Agneta Wrede (12 November 1674 – 23 July 1730) was a Swedish noble and landowner. She was a member of the Wrede family, and the Lillie family.

== Biography ==
Agneta Wrede was born on 12 November 1674, in Stockholm to Count Fabian Wrede and Brita Cruus. She was named for her maternal grandmother, Agneta Horn. She was the second child of the couple, and she had two brothers and a sister, all of her siblings would not live past 30.

In 1693, she married count Axel Johan Lillie, and had her daughter Hedvig Catharina De la Gardie with him in 1695.

After the early death of her husband in 1696, Wrede remained a widow for 34 years. Her brothers, Carl Casper and Lars Wrede, both died young without issue while serving in the military, leaving Agneta as the steward of both families vast wealth and properties.

Wrede was a highly capable administrator, overseeing many estates including Lövstad Castle and Häringe Castle.

Wrede died in 1730 at Lövstad Castle after drinking water from Medevi. She is buried in the Lillie vault in Kimstad Church.

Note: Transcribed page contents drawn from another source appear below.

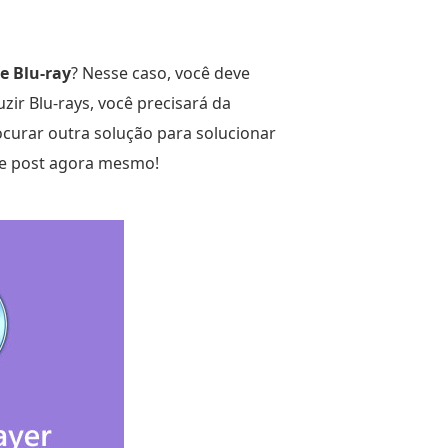
e Blu-ray
? Nesse caso, você deve
ir Blu-rays, você precisará da
ocurar outra solução para solucionar
ste post agora mesmo!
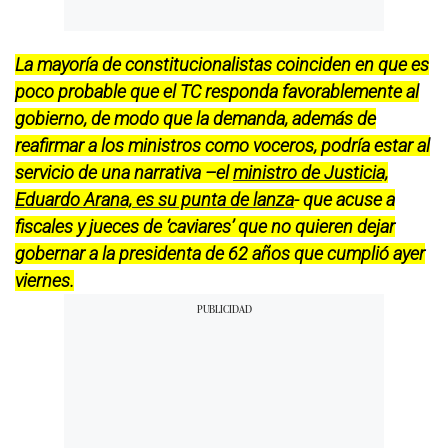
La mayoría de constitucionalistas coinciden en que es
poco probable que el TC responda favorablemente al
gobierno, de modo que la demanda, además de
reafirmar a los ministros como voceros, podría estar al
servicio de una narrativa –el
ministro de Justicia,
Eduardo Arana, es su punta de lanza
- que acuse a
fiscales y jueces de ‘caviares’ que no quieren dejar
gobernar a la presidenta de 62 años que cumplió ayer
viernes.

== Religion and philanthropy ==
Wrede was a regular attendee at Klara Church in Stockholm, where she funded the construction of the southern entrance and a stone staircase in 1726. These features still bear the carved coats of arms and initials of the Wrede and Lillie families.

In 1699, Wrede applied for jus patronatus - the right to appoint the vicar of the parish for Kimstad Church, the parish church for Lövstad. In 1700, the pastor of Kimstad Parish submitted a formal complaint to the Cathedral chapter (domkapitlet), regarding the then 26-year old Countess. The complaint stated that Wrede demanded private household sermons on her estate, as well as the performance of baptisms and weddings outside the parish church. Furthermore, she insisted that the Sunday congregation delay the start of services until she had arrived at church. The pastor argued these demands exceeded church laws.

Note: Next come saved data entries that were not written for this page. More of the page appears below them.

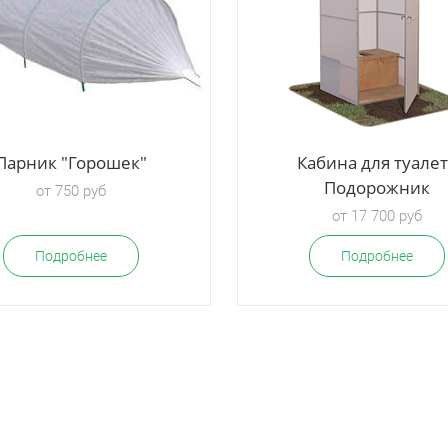
Парник "Горошек"
Кабина для туале
Подорожник
от 750 руб
от 17 700 руб
Подробнее
Подробнее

She managed the Wrede Bursaries at Uppsala University, which were 10,000 silver coins which were donated to the school by her mother. She also built and maintained hospitals.

== Legacy ==
Wrede is credited with restoring the De la Gardie family's prestige. By marrying her daughter, Hedvig Catharina Lillie, to Count Magnus Julius De la Gardie, she enriched a family that had been financially ruined by her father, Fabian Wrede during the Great Reduction.